A diary. The handwriting within was barely legible, and it grew more ragged as the account went on.

It is with the greatest trepidation that I now set down the disturbing events of the past three years and of my visit to the place known as the Pawtuxet Farm. But I question whether the world should know of this. Perhaps the veil of benevolent illusion that clouds
our common understanding of the universe should remain undisturbed, for having seen these awful sights I shall never again sleep untroubled.

What was he getting at? More philosophical meanderings followed, none of which seemed too relevant. I turned the pages, looking for incriminating passages…
since earliest childhood I have been susceptible to morbid tendencies of the mind…
Was he a psychiatric case? That would explain a lot.
The documents provided proved susceptible to the cryptographic methods of the ancients but the phrases I laboriously revealed created in me a nameless discomfort, a foreboding of
…Jesus, this guy and his discomforts. Was he a spy or wasn’t he? I skipped ahead.

My newfound partners supplied me with promising information, but could they be trusted? The Smiling Woman in particular seemed capable of any violence or subterfuge in pursuit of her own interests, whatever they were. I had embarked down a dark and dangerous path in search of the truth but I couldn’t stop. All thought of a socialist future had ceased to concern me. I did my errands as usual but the abominable truth hinted at in that gentleman farmer’s writings were a more pressing concern. Could the two letters truly be in the same hand, a century and a half apart? What strange materials had arrived under cover of darkness on a Burmese sloop? And why had the Department of Defense issued a quarantine order?
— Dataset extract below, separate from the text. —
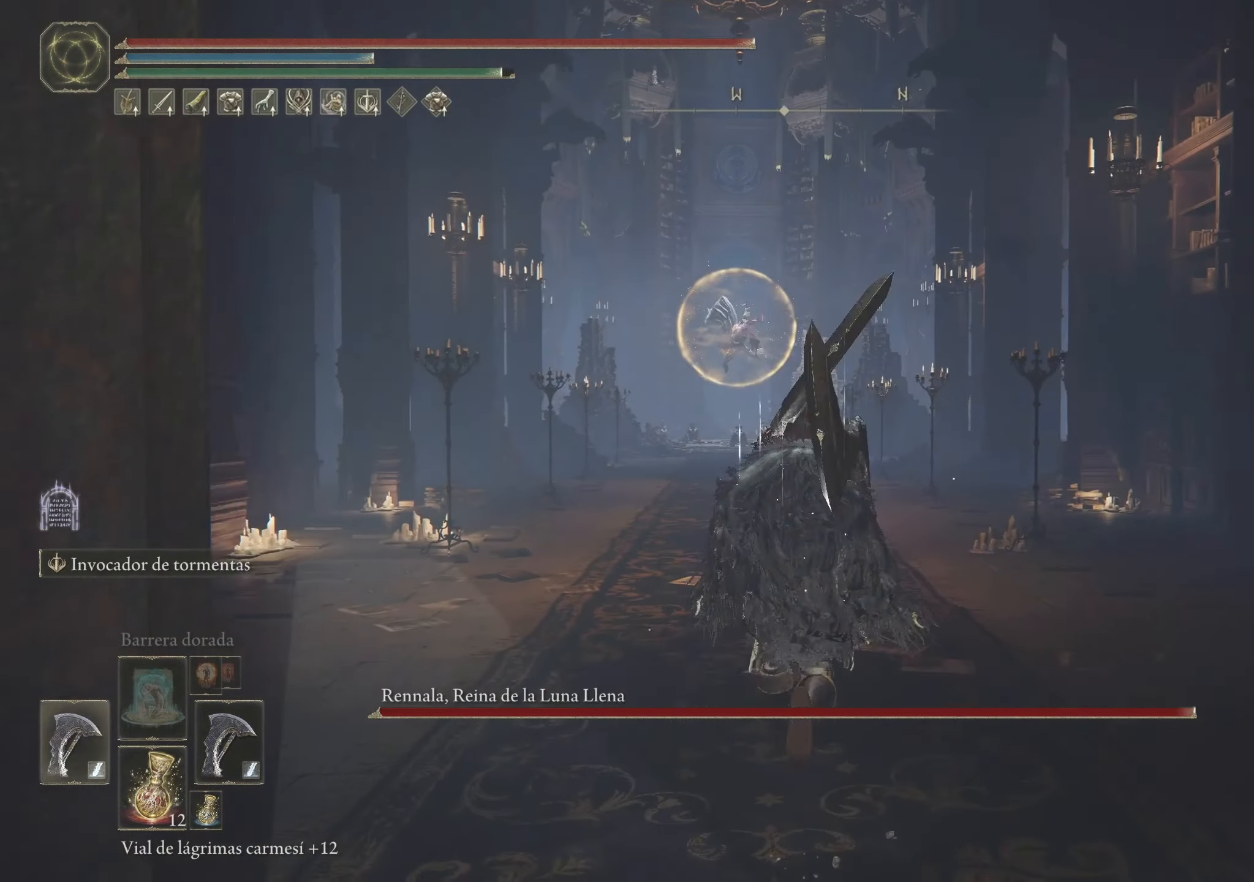
{"keys": ["space", "w"], "mouse": [], "events": []}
Better! But it wasn’t a smoking gun. And his weird obsession with old letters didn’t add to the picture of a master conspirator.

I proceeded to the central building of which the letters had spoken, this one stone rather than wood or metal. I crept inside in search of the source of those awful cries, still feebly hoping Whittaker had been wrong. I don’t mind saying my hand trembled as it held the flashlight. The door seemed to have
been damaged by an indescribable…

Enough already! I turned over more pages. Photographs of State Department documents. Cargo manifests coming through Boston Harbor. Aerial surveillance photographs showing a row of long white buildings in desert terrain, time-stamped a few months ago. Numerous documents in Cyrillic characters, meaningless to me. I picked up the last few pages.
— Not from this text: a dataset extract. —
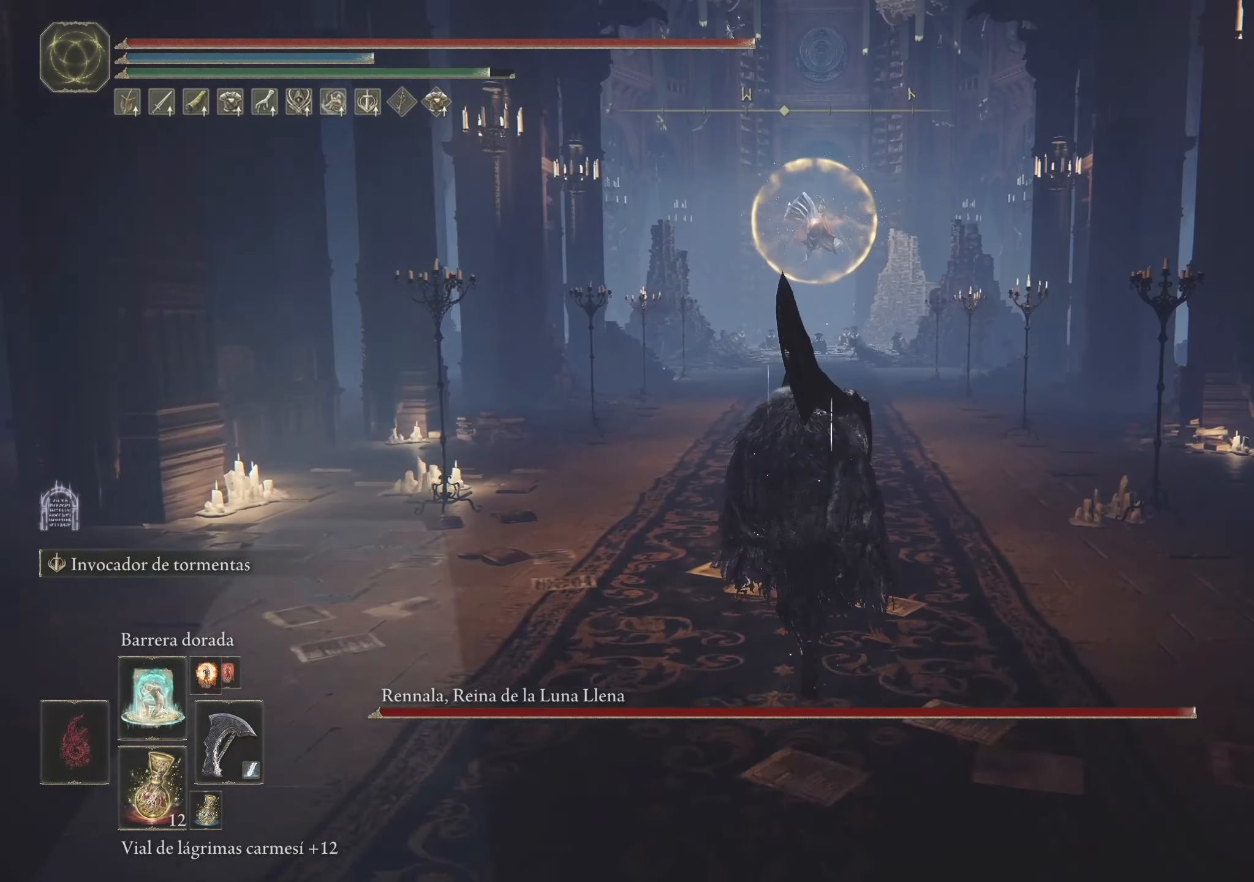
{"keys": ["space", "w"], "mouse": [], "events": []}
I was stunned. I now must question everything that has gone before. Did the Soviets even care about the information I supplied them with? Did Moscow orchestrate this hideous journey? Or has
[a name here was crossed out]
forced me to risk my reputation and perhaps my fucking sanity for her own…

Finally. I had no idea what the rest of it meant, but crazy Alger Hiss was a damned Communist. I glanced around, unwilling to leave the treasure-house just yet. I copied down a phone number I saw written on a scrap of paper. I searched for a few more minutes until I discovered a spare key to the office in the back of a drawer.

As long as he didn’t know I’d broken in, he’d leave everything where it was and ready for my return. The important thing was, there would be an absolute triumph in the press. I didn’t even need to feel bad about it because Alger Hiss was a dirty Commie spy. Dick Nixon was a hero.